SSH-Net addresses noisy image watermark removal without requiring paired clean references by introducing self-supervised watermark-free synthesis and a dual-path network that separates a lightweight CNN denoiser from a CNN-Transformer hybrid that handles watermark and noise jointly. A shared encoder feeds both branches, whose outputs are fused by a gating mechanism to produce a final clean image, with training guided by a mixed loss combining structure and perceptual texture terms. The key innovations—the Sparse Transformer U-Net for the watermark-and-noise path, the shared encoder, and the adaptive FFU gate—yield superior PSNR, SSIM, and LPIPS across varying noise and watermark levels while reducing computational cost relative to fully CNN-based dual nets. These contributions enable practical, robust watermark removal in real-world scenarios where reference watermark-free images are unavailable.

Abstract

Visible watermark removal is challenging due to its inherent complexities and the noise carried within images. Existing methods primarily rely on supervised learning approaches that require paired datasets of watermarked and watermark-free images, which are often impractical to obtain in real-world scenarios. To address this challenge, we propose SSH-Net, a Self-Supervised and Hybrid Network specifically designed for noisy image watermark removal. SSH-Net synthesizes reference watermark-free images using the watermark distribution in a self-supervised manner and adopts a dual-network design to address the task. The upper network, focused on the simpler task of noise removal, employs a lightweight CNN-based architecture, while the lower network, designed to handle the more complex task of simultaneously removing watermarks and noise, incorporates Transformer blocks to model long-range dependencies and capture intricate image features. To enhance the model's effectiveness, a shared CNN-based feature encoder is introduced before dual networks to extract common features that both networks can leverage. Our code will be available at https://github.com/wenyang001/SSH-Net.
Paper Structure (17 sections, 15 equations, 5 figures, 12 tables)

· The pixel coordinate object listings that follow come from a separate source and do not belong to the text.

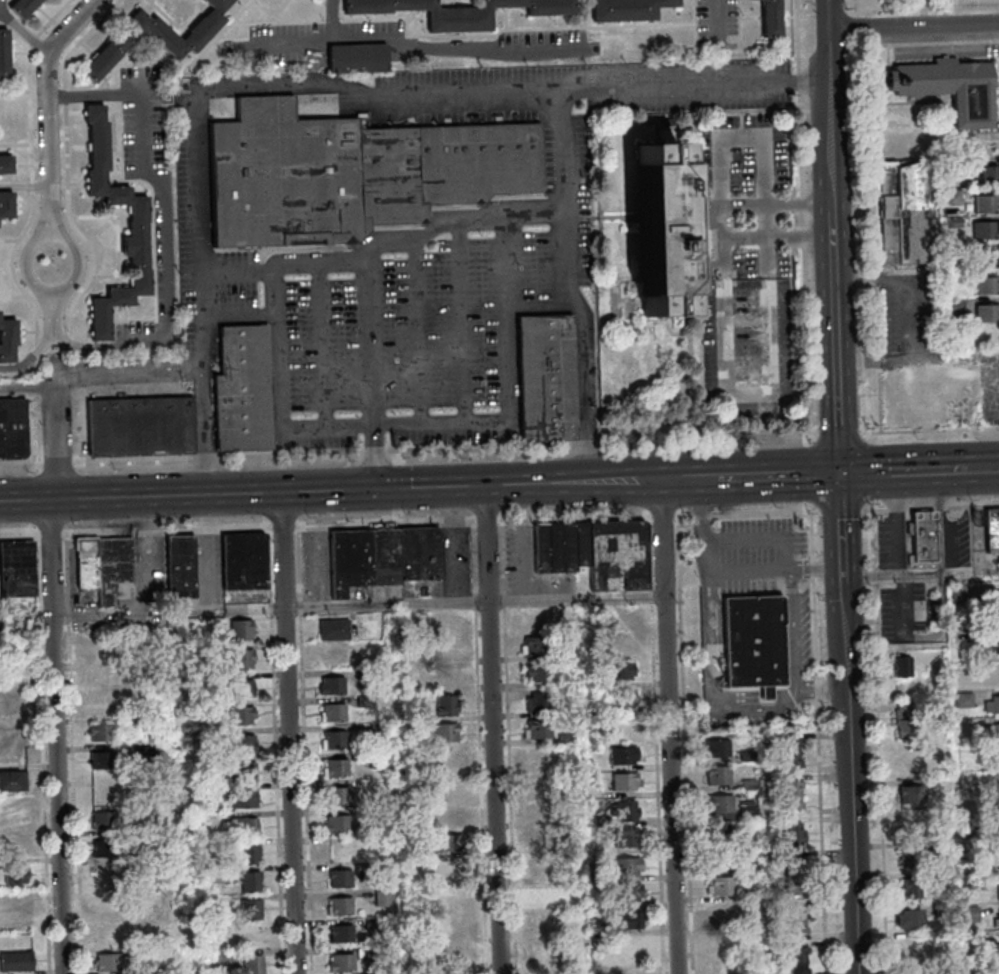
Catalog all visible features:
road: (92, 1)
parking lot: (2, 3)
road: (930, 5)
road: (861, 6)
building: (23, 7)
road: (2, 8)
building: (629, 9)
building: (459, 11)
road: (53, 17)
building: (771, 18)
road: (331, 19)
road: (332, 20)
parking lot: (714, 20)
road: (287, 21)
road: (716, 22)
road: (696, 24)
road: (178, 25)
road: (738, 26)
road: (863, 26)
road: (913, 26)
road: (508, 27)
road: (24, 34)
building: (155, 37)
parking lot: (304, 38)
road: (78, 39)
road: (318, 39)
parking lot: (545, 39)
road: (34, 40)
road: (931, 40)
road: (721, 43)
road: (405, 44)
road: (545, 48)
road: (455, 50)
building: (5, 53)
building: (358, 57)
parking lot: (621, 82)
building: (950, 89)
road: (65, 95)
road: (94, 95)
road: (47, 101)
road: (194, 110)
road: (29, 114)
road: (142, 117)
parking lot: (146, 119)
building: (6, 164)
building: (954, 167)
building: (352, 172)
building: (989, 173)
road: (15, 180)
road: (31, 187)
road: (25, 188)
road: (868, 194)
building: (953, 196)
building: (986, 202)
building: (6, 203)
building: (906, 211)
road: (541, 216)
building: (138, 220)
road: (802, 220)
building: (954, 222)
road: (706, 224)
building: (985, 228)
road: (77, 229)
building: (661, 229)
road: (829, 237)
road: (71, 240)
building: (954, 250)
building: (988, 257)
road: (282, 266)
road: (566, 269)
road: (12, 273)
road: (910, 277)
building: (987, 284)
parking lot: (404, 298)
road: (766, 306)
building: (956, 306)
road: (540, 307)
parking lot: (909, 311)
building: (987, 312)
road: (238, 315)
road: (506, 319)
road: (462, 322)
road: (53, 323)
road: (417, 329)
parking lot: (745, 329)
building: (8, 340)
road: (167, 341)
road: (322, 345)
road: (277, 347)
road: (917, 356)
road: (876, 358)
road: (58, 367)
road: (130, 370)
building: (546, 377)
road: (29, 387)
building: (243, 388)
parking lot: (989, 392)
road: (585, 401)
road: (879, 404)
road: (393, 424)
building: (141, 425)
building: (13, 427)
road: (928, 429)
road: (837, 431)
road: (59, 435)
road: (708, 439)
road: (588, 446)
road: (479, 448)
road: (373, 450)
road: (290, 454)
road: (205, 457)
road: (397, 457)
street lamp: (551, 458)
road: (133, 460)
road: (56, 463)
road: (21, 466)
street lamp: (349, 466)
road: (978, 469)
road: (876, 470)
road: (897, 471)
road: (809, 472)
traffic signals: (838, 474)
road: (782, 475)
street lamp: (28, 476)
road: (395, 488)
road: (363, 489)
traffic signals: (375, 489)
road: (972, 501)
road: (939, 503)
road: (918, 506)
street lamp: (589, 507)
road: (895, 507)
street lamp: (680, 508)
road: (840, 509)
road: (867, 509)
road: (879, 509)
road: (764, 512)
road: (700, 514)
street lamp: (404, 515)
road: (662, 515)
road: (683, 515)
road: (395, 517)
street lamp: (232, 518)
street lamp: (307, 518)
road: (574, 519)
street lamp: (115, 520)
street lamp: (179, 520)
road: (446, 521)
road: (463, 521)
road: (484, 521)
road: (952, 521)
road: (365, 522)
road: (896, 523)
street lamp: (73, 525)
road: (281, 525)
building: (990, 527)
road: (165, 529)
road: (811, 530)
road: (19, 534)
road: (50, 534)
building: (921, 534)
road: (756, 538)
road: (700, 543)
road: (448, 544)
building: (556, 545)
road: (319, 548)
parking lot: (756, 551)
building: (615, 552)
road: (649, 552)
building: (383, 556)
road: (501, 556)
road: (472, 558)
building: (243, 560)
road: (297, 562)
road: (268, 563)
building: (180, 565)
road: (775, 566)
road: (812, 566)
building: (16, 567)
building: (106, 567)
parking lot: (455, 569)
road: (919, 573)
building: (955, 591)
road: (650, 594)
road: (503, 599)
road: (473, 600)
road: (446, 602)
building: (995, 605)
road: (299, 606)
road: (270, 607)
road: (134, 611)
building: (620, 615)
building: (535, 619)
building: (444, 620)
building: (410, 627)
building: (333, 628)
building: (241, 629)
building: (149, 638)
building: (751, 642)
building: (995, 642)
building: (535, 644)
building: (622, 644)
building: (218, 646)
building: (97, 648)
building: (446, 648)
building: (242, 658)
building: (412, 659)
building: (902, 666)
building: (624, 670)
building: (962, 671)
building: (538, 672)
building: (444, 676)
building: (996, 676)
building: (101, 677)
building: (371, 678)
building: (331, 684)
building: (242, 686)
building: (409, 686)
road: (820, 686)
building: (124, 693)
building: (366, 696)
building: (623, 699)
building: (964, 699)
building: (538, 702)
building: (99, 703)
building: (207, 703)
building: (991, 703)
building: (446, 705)
building: (589, 707)
building: (333, 711)
road: (751, 711)
building: (242, 714)
building: (906, 719)
building: (135, 721)
road: (848, 723)
building: (379, 726)
road: (668, 726)
road: (491, 729)
building: (537, 729)
building: (100, 731)
building: (995, 731)
road: (287, 732)
building: (447, 732)
building: (200, 734)
road: (56, 736)
road: (878, 736)
building: (333, 739)
building: (765, 740)
building: (244, 742)
building: (143, 744)
road: (684, 744)
building: (789, 745)
building: (718, 747)
building: (937, 749)
road: (71, 753)
road: (41, 754)
building: (540, 754)
building: (623, 754)
building: (748, 754)
building: (998, 758)
building: (103, 760)
building: (377, 760)
building: (447, 760)
building: (789, 760)
building: (908, 760)
building: (335, 767)
building: (410, 769)
building: (244, 770)
building: (718, 774)
road: (818, 774)
building: (13, 780)
building: (625, 780)
building: (749, 783)
building: (103, 784)
building: (998, 785)
building: (448, 787)
building: (790, 787)
road: (657, 788)
road: (480, 790)
road: (509, 790)
building: (201, 791)
building: (913, 792)
road: (305, 793)
road: (276, 794)
building: (338, 794)
building: (246, 798)
building: (790, 801)
building: (719, 802)
building: (747, 809)
building: (996, 809)
building: (628, 810)
building: (541, 811)
building: (449, 815)
building: (598, 815)
building: (103, 819)
building: (567, 820)
building: (336, 823)
building: (769, 824)
building: (245, 825)
building: (964, 827)
building: (790, 828)
building: (720, 829)
building: (996, 834)
building: (628, 837)
building: (545, 839)
building: (790, 841)
building: (14, 842)
building: (449, 842)
building: (938, 845)
building: (103, 847)
building: (138, 852)
building: (417, 852)
building: (249, 853)
building: (912, 854)
building: (722, 857)
building: (628, 865)
building: (545, 866)
building: (750, 867)
building: (791, 870)
building: (16, 873)
building: (214, 874)
building: (105, 877)
building: (340, 877)
building: (939, 877)
building: (250, 879)
building: (979, 880)
building: (791, 884)
building: (722, 885)
building: (912, 888)
building: (998, 890)
building: (631, 891)
building: (544, 895)
building: (383, 897)
building: (751, 897)
building: (598, 899)
building: (574, 901)
building: (21, 904)
building: (106, 904)
building: (340, 905)
building: (252, 908)
building: (138, 909)
building: (793, 911)
building: (941, 911)
building: (723, 912)
building: (971, 912)
building: (996, 916)
building: (630, 918)
building: (910, 918)
building: (545, 922)
building: (597, 925)
building: (793, 925)
building: (574, 926)
building: (105, 932)
building: (341, 933)
building: (252, 936)
building: (971, 937)
building: (998, 942)
building: (628, 948)
building: (547, 949)
building: (795, 951)
building: (913, 951)
building: (455, 952)
building: (225, 956)
building: (602, 959)
building: (16, 960)
building: (109, 961)
building: (341, 961)
building: (421, 962)
building: (156, 964)
building: (253, 964)
building: (724, 966)
building: (795, 966)
building: (631, 970)
building: (754, 970)
building: (376, 971)
building: (549, 972)
building: (456, 973)
building: (917, 973)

This paper contains 17 sections, 15 equations, 5 figures, 12 tables.

Figures (5)

  • Figure 1: The overall architecture of the proposed Self-Supervised and Hybrid Network (SSH-Net), which mainly contains a shared encoder, a noise removal decoder (NRD), a watermark and noise removal decoder (WNRD), and a feature fusion unit (FFU). SSH-Net leveraged the supervised and self-supervised technique to generate groud-truth samples $(X_{\text{w}}, Y_{\text{w}})$ to optimize the model.
  • Figure 2: The overall architecture of the proposed Sparse Transformer U-Net, which follows a 3-level Transformer U-Net design. Each level comprises multiple Sparse Transformer Blocks (STBs) to process features at different scales. Each STB includes a Sparse Self-Attention (SSA) mechanism and a Fully-Connected Network (FFN).
  • Figure 3: Results comparison trained under a specific transparency and a specific noise condition ($\delta$ = 25 and transparency = 0.3). (a) Ground Truth (b) 20.19 dB (c) 28.48 dB (d) 29.89 dB (e) 29.68 dB (f) 31.39 dB (g) 32.15 dB (h) 32.26 dB.
  • Figure 4: Results comparison trained under a specific noise and a specific transparency condition ($\delta$ = 15 and transparency = 0.3). (a) Ground Truth (b) 24.04 dB (c) 27.44 dB (d) 27.19 dB (e) 30.16 dB (f) 29.23 dB (g) 31.54 dB (h) 31.95 dB.
  • Figure 5: Visualizations of the gating mechanism in the proposed Feature Fusion Unit (FFU).